One of these officers, Lt. Col. (later Col.) Willem, helped coordinate the Indonesian naval forces in CARAT and then
went to Dili where he served as a senior official in KOREM military hedquarters, the very base from which the Aitarak
militias staged their terror raids during late September. I saw this first hand since I was a prisoner in KOREM and was
interrogated by Col Willem, who , since his Timor stint, has been promoted to head the personal staff of Admiral Widodo,
the new national TNI commander.
If the Pentagon and TNI hold another CARAT this summer they will not have missed a beat: Exercise in August, 1999. Move
on to destroy East Timor. Then exercise again in summer 2000, as if nothing untoward had happened.

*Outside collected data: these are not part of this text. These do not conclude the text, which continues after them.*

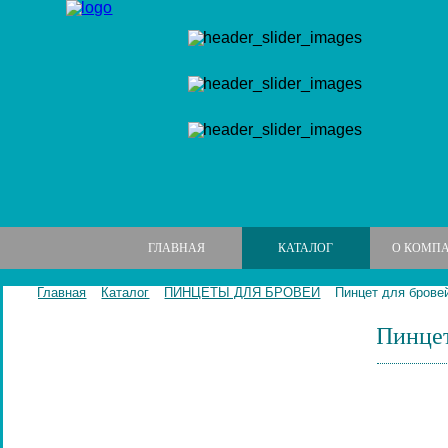
ГЛАВНАЯ
КАТАЛОГ
О КОМП
Главная
Каталог
ПИНЦЕТЫ ДЛЯ БРОВЕЙ
Пинцет для бровей
Пинцет
МАНИКЮРНЫЕ НАБОРЫ
МАНИКЮРНЫЕ ИНСТРУМЕНТЫ
ПИЛКИ И БРУСКИ ДЛЯ НОГТЕЙ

In addition to CARAT the administration has also approved TNI attendance at a US-Thai exercise, Cobra Gold, that is
underway right now (May 9-23). In the recent past, according to the Pentagon's Asia-Pacific Defense FORUM (Spring, 1998
issue) Cobra Gold has involved "combined air assault," "combined amphibious assault," infantry insertion,
"unconventional warfare," "weapons training, [and] camouflage techniques," simulated "guerrilla" bases, "direct action,
special reconaissance, foreign internal defense and counter terrorism."
If Congress lets the administration get away with this attempt to shore up the TNI, they then intend to move forward
with a multi-phased plan to restore other types of aid.

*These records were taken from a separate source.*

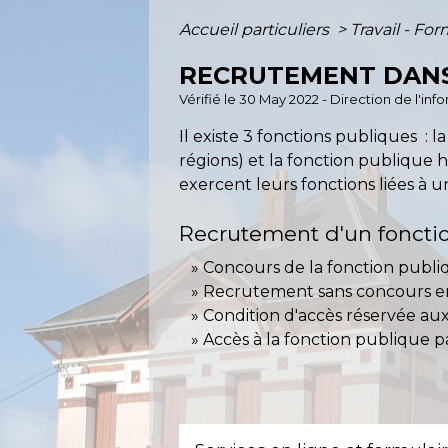
Accueil particuliers
>
Travail - Fo
RECRUTEMENT DANS
Vérifié le 30 May 2022 - Direction de l'in
Il existe 3 fonctions publiques : 
régions) et la fonction publique ho
exercent leurs fonctions liées à u
Recrutement d'un foncti
Concours de la fonction publ
Recrutement sans concours en
Condition d'accès réservée a
Accès à la fonction publique p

On another bureaucratic track, the US Embassy in Jakarta, the CIA and other agencies are already planning new lethal
training for the POLRI, including their notorious Gegana and BRIMOB special units. The Police were an integral part of
the Timor terror. They took the lead in the mass abuctions. And they are at the forefront of the sweeps killing
civilians in Aceh. A 1999 US Marine Corps intelligence seminar (The Indonesia Joint Cultural Intelligence Seminar,
Wargaming Division, Marine Corps Warfighting Laboratory. Seminar held January 14, 1999) concluded that "The Indonesian
Police Force is one of the most disliked/hated organizations in the country -- on a daily basis the Police are the most
visible instrument of government oppression." The categorized the POLRI as being among the "Groups to Avoid" in
Indonesia.
Yet POLRI documents indicate that the Police have in the recent past received training from the FBI and other US
agencies in topics including "explosive incident and counter measures." Now the administration is privately planning to
resume police counter-terrorism training with a specific eye to what Ambassador Gelbard has called Muslim extremists in
Aceh.
Since there is little dispute that POLRI kills civilians for political ends -- and since such a use of violence is, of
course, the definition of terrorism -- the Clinton administration is now, in effect, planning to train terrorists in
anti-terrorism. These are lethal skills that up to now have been applied not to defend civilians but rather to abduct
and kill them if the military and police do not like their views.